India Moves Ahead with New EV Policy Despite Tesla’s Reluctance

The Government of India has decided to move forward with its new electric vehicle (EV) policy despite Tesla’s lack of interest in manufacturing in the country. On Monday, Union Minister for Heavy Industries H.D. Kumaraswamy confirmed that Tesla has shown no intent to establish a manufacturing unit in India.

According to a report by The Economic Times, the Indian government will soon begin accepting applications under the EV incentive program that was originally announced in March 2024.
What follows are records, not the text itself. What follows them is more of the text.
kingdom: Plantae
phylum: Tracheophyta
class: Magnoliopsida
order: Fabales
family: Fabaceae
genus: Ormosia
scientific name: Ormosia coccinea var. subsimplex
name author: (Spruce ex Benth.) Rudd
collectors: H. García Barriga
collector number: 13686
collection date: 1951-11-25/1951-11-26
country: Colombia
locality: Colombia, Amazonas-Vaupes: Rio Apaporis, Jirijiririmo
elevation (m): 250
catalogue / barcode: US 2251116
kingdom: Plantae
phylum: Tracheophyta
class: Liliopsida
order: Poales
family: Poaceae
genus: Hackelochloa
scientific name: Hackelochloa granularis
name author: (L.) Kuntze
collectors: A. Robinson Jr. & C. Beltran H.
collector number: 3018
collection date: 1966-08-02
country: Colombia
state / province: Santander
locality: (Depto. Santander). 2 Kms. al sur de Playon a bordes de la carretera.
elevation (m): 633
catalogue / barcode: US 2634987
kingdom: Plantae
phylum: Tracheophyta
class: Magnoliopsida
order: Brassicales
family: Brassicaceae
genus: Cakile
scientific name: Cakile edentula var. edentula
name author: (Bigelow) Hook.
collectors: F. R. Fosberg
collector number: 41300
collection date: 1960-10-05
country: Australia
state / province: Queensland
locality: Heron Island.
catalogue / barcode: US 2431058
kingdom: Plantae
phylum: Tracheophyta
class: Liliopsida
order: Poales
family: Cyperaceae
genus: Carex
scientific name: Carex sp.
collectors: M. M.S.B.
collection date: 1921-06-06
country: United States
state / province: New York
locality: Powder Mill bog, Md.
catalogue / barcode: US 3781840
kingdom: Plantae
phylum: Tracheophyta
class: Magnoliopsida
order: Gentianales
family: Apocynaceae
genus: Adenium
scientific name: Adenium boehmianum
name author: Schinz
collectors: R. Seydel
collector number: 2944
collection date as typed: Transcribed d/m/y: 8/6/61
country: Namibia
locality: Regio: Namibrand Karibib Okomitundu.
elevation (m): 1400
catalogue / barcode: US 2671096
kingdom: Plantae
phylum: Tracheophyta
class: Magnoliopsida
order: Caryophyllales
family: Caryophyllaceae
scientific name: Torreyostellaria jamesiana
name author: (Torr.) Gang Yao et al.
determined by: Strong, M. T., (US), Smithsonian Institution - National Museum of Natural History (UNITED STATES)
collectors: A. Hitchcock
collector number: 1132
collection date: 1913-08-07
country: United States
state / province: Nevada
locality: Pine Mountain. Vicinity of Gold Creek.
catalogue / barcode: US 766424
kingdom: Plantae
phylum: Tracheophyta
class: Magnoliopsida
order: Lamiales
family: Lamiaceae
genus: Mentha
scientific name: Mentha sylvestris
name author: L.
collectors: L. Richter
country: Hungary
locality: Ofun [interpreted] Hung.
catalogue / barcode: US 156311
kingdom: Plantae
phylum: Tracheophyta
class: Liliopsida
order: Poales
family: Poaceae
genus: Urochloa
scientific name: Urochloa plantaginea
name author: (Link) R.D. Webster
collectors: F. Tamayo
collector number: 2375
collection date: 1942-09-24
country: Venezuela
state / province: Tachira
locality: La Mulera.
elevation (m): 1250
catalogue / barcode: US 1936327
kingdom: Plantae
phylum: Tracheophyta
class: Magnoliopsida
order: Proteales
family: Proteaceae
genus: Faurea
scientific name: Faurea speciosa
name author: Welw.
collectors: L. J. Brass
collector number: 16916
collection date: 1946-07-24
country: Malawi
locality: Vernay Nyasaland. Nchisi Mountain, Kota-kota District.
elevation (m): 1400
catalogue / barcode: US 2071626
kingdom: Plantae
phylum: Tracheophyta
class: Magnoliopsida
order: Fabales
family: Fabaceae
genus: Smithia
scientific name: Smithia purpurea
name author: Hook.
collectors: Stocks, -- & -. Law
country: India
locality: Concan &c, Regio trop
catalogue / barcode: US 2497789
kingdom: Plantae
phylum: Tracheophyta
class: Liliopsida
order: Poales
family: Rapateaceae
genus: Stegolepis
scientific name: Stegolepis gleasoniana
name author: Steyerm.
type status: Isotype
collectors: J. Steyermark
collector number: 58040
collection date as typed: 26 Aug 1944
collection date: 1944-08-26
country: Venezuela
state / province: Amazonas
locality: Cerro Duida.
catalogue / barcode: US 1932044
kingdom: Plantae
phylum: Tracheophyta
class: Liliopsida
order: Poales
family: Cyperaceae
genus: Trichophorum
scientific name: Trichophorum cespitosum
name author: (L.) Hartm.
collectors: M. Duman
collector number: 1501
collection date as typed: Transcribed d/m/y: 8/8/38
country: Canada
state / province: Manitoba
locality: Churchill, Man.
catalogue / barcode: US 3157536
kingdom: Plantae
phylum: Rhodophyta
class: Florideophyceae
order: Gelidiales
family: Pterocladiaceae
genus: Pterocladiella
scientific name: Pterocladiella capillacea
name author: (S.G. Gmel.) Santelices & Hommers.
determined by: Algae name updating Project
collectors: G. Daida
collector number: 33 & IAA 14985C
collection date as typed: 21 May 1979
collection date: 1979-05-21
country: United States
Key Highlights of the New EV Policy

India’s new EV policy aims to reduce import duties on electric cars priced above $35,000 (around ₹30 lakh) to 15%, down from the current range of 70% to 110%. However, to qualify for this benefit, auto companies must:

  • Invest at least ₹4,150 crore (~$500 million) in India
  • Set up a local manufacturing plant within three years
  • Import up to 8,000 EVs per year at the reduced duty rate

If a company fails to utilize the full import quota in a given year, the unused quantity can be carried forward to the following year.


Tesla’s Absence and Interest from Other Global Automakers

Tesla CEO Elon Musk has long criticized India’s high import tariffs, and the company appears interested only in selling imported cars through dealerships and showrooms—not in local manufacturing.

In contrast, companies like Mercedes-Benz, Volkswagen, Hyundai, and Kia have expressed strong interest in the new EV policy. Vietnamese automaker VinFast Auto is already constructing a manufacturing facility in India, signaling deeper commitment to the Indian market.


Challenges and the Road Ahead

Analysts like Jay Kale from Elara Securities have raised concerns that without Tesla, BYD, and VinFast, this EV policy may become a “non-starter.” Chinese automaker BYD is unlikely to receive entry approval due to India’s cautious stance on Chinese investments, especially in strategic sectors.

India is currently the third-largest car market in the world, and EV demand is rising steadily. In 2024, EVs accounted for only 2.5% of total car sales. However, the government aims to increase this figure to 30% by 2030.

Indian manufacturers like Tata Motors and Mahindra & Mahindra have opposed the policy, as they benefit from the current high tariff structure that protects local players from foreign competition.


Final Thoughts

India’s latest EV policy is a bold attempt to attract global players and accelerate EV adoption. While Tesla’s reluctance may limit the immediate impact, growing interest from other major automakers shows that India remains a key destination for electric mobility investments.

Whether the policy can achieve its full potential will depend on infrastructure readiness, policy stability, and how effectively India balances foreign investment with domestic industry protection.